■ Task goal ■
An exact copy of all the records is the expected answer.

■ Source data ■
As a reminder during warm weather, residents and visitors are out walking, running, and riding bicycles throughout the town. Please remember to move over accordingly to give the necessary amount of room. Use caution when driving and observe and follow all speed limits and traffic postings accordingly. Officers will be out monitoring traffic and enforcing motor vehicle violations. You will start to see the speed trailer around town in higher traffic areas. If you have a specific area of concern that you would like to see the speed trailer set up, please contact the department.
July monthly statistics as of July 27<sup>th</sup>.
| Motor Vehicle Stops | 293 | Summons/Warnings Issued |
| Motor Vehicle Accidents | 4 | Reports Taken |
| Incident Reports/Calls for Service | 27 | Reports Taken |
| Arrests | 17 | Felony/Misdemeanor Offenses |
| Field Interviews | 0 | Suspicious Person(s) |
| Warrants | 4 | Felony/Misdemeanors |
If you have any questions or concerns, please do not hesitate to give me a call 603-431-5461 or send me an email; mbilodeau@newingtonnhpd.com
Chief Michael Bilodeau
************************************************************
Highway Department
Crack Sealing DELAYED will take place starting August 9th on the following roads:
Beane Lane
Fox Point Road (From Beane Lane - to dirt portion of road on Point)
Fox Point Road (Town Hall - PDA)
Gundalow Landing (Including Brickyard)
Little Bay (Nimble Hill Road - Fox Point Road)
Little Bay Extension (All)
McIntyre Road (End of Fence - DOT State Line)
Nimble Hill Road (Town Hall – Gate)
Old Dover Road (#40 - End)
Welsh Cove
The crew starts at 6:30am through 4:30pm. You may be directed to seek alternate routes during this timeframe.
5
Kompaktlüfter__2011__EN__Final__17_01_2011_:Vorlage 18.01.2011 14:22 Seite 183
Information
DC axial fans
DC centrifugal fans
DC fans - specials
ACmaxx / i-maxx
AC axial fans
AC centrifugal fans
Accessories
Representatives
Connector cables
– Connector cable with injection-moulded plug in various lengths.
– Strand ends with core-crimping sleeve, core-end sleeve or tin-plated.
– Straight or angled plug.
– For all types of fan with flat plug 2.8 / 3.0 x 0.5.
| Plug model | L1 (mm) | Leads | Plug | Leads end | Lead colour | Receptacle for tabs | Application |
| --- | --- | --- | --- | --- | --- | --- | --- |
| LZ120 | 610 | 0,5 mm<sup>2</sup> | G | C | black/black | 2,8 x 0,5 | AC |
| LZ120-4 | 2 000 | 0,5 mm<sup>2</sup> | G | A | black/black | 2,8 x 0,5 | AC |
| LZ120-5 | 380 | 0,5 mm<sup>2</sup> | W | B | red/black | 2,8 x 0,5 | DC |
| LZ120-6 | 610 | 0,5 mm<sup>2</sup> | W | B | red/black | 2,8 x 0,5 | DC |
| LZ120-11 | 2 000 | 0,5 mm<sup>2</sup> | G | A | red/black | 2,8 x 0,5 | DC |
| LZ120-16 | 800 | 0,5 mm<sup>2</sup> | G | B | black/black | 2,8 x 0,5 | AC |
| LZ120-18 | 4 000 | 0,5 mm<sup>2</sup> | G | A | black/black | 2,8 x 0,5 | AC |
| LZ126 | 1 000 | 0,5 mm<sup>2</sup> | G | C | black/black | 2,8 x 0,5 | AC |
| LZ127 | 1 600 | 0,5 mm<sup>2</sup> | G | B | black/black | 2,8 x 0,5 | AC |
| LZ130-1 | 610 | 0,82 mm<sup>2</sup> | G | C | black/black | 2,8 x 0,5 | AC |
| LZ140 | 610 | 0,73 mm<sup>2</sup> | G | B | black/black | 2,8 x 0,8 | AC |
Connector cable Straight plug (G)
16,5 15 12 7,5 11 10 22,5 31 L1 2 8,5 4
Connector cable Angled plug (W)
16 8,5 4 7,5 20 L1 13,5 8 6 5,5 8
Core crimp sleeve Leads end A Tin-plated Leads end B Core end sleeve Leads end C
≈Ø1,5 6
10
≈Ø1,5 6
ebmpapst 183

■ Answer space ■
As a reminder during warm weather, residents and visitors are out walking, running, and riding bicycles throughout the town. Please remember to move over accordingly to give the necessary amount of room. Use caution when driving and observe and follow all speed limits and traffic postings accordingly. Officers will be out monitoring traffic and enforcing motor vehicle violations. You will start to see the speed trailer around town in higher traffic areas. If you have a specific area of concern that you would like to see the speed trailer set up, please contact the department.
July monthly statistics as of July 27<sup>th</sup>.
| Motor Vehicle Stops | 293 | Summons/Warnings Issued |
| Motor Vehicle Accidents | 4 | Reports Taken |
| Incident Reports/Calls for Service | 27 | Reports Taken |
| Arrests | 17 | Felony/Misdemeanor Offenses |
| Field Interviews | 0 | Suspicious Person(s) |
| Warrants | 4 | Felony/Misdemeanors |
If you have any questions or concerns, please do not hesitate to give me a call 603-431-5461 or send me an email; mbilodeau@newingtonnhpd.com
Chief Michael Bilodeau
************************************************************
Highway Department
Crack Sealing DELAYED will take place starting August 9th on the following roads:
Beane Lane
Fox Point Road (From Beane Lane - to dirt portion of road on Point)
Fox Point Road (Town Hall - PDA)
Gundalow Landing (Including Brickyard)
Little Bay (Nimble Hill Road - Fox Point Road)
Little Bay Extension (All)
McIntyre Road (End of Fence - DOT State Line)
Nimble Hill Road (Town Hall – Gate)
Old Dover Road (#40 - End)
Welsh Cove
The crew starts at 6:30am through 4:30pm. You may be directed to seek alternate routes during this timeframe.
5
Kompaktlüfter__2011__EN__Final__17_01_2011_:Vorlage 18.01.2011 14:22 Seite 183
Information
DC axial fans
DC centrifugal fans
DC fans - specials
ACmaxx / i-maxx
AC axial fans
AC centrifugal fans
Accessories
Representatives
Connector cables
– Connector cable with injection-moulded plug in various lengths.
– Strand ends with core-crimping sleeve, core-end sleeve or tin-plated.
– Straight or angled plug.
– For all types of fan with flat plug 2.8 / 3.0 x 0.5.
| Plug model | L1 (mm) | Leads | Plug | Leads end | Lead colour | Receptacle for tabs | Application |
| --- | --- | --- | --- | --- | --- | --- | --- |
| LZ120 | 610 | 0,5 mm<sup>2</sup> | G | C | black/black | 2,8 x 0,5 | AC |
| LZ120-4 | 2 000 | 0,5 mm<sup>2</sup> | G | A | black/black | 2,8 x 0,5 | AC |
| LZ120-5 | 380 | 0,5 mm<sup>2</sup> | W | B | red/black | 2,8 x 0,5 | DC |
| LZ120-6 | 610 | 0,5 mm<sup>2</sup> | W | B | red/black | 2,8 x 0,5 | DC |
| LZ120-11 | 2 000 | 0,5 mm<sup>2</sup> | G | A | red/black | 2,8 x 0,5 | DC |
| LZ120-16 | 800 | 0,5 mm<sup>2</sup> | G | B | black/black | 2,8 x 0,5 | AC |
| LZ120-18 | 4 000 | 0,5 mm<sup>2</sup> | G | A | black/black | 2,8 x 0,5 | AC |
| LZ126 | 1 000 | 0,5 mm<sup>2</sup> | G | C | black/black | 2,8 x 0,5 | AC |
| LZ127 | 1 600 | 0,5 mm<sup>2</sup> | G | B | black/black | 2,8 x 0,5 | AC |
| LZ130-1 | 610 | 0,82 mm<sup>2</sup> | G | C | black/black | 2,8 x 0,5 | AC |
| LZ140 | 610 | 0,73 mm<sup>2</sup> | G | B | black/black | 2,8 x 0,8 | AC |
Connector cable Straight plug (G)
16,5 15 12 7,5 11 10 22,5 31 L1 2 8,5 4
Connector cable Angled plug (W)
16 8,5 4 7,5 20 L1 13,5 8 6 5,5 8
Core crimp sleeve Leads end A Tin-plated Leads end B Core end sleeve Leads end C
≈Ø1,5 6
10
≈Ø1,5 6
ebmpapst 183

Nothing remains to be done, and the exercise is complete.